Letters to the Editor

Civics 101: Clarifying the roles of city government's three branches

By PATRICIA RICHARDSON, Federal Way's city attorney

The City of Federal Way has fielded a lot of questions regarding the Commission on Judicial Conduct’s recent reprimand of Federal Way Municipal Court Judge Michael Morgan.

We’d like to take the opportunity to clarify the role of the various parts of city government because the relationship between them is not always clear.

City government consists of three branches: The legislative branch (city council), the executive branch (city manager) and the judicial branch (municipal court). The city manager answers to the city council. Judges answer to the Commission on Judicial Conduct.

And, as elected officials, council members and judges answer to the citizens of Federal Way, either through elections or the recall process.

In summary:

• Municipal court judges are elected in a process separate from the city council.

• The city council and the city manager do not have jurisdiction over municipal court judges.

• The CJC has jurisdiction over judges’ conduct.

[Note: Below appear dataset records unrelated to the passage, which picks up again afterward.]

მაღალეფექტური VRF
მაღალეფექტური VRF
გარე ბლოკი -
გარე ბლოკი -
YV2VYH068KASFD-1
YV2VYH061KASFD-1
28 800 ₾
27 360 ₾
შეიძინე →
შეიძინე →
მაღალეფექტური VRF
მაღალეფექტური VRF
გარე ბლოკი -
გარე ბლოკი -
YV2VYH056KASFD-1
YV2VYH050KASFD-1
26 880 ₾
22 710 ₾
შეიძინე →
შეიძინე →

An independent judiciary is central to the rule of law in the United States. In particular, Washington voters amended the state constitution to establish the CJC in 1980. The CJC’s main goals are to preserve both judicial independence and public accountability. According to the CJC Web site, “The public interest requires a fair and reasonable process to address judicial misconduct or disability.”

We appreciate that government process can be confusing. Given the number of calls we’ve received on this topic, it’s a perfect time to clarify the relationship between the three branches of city government.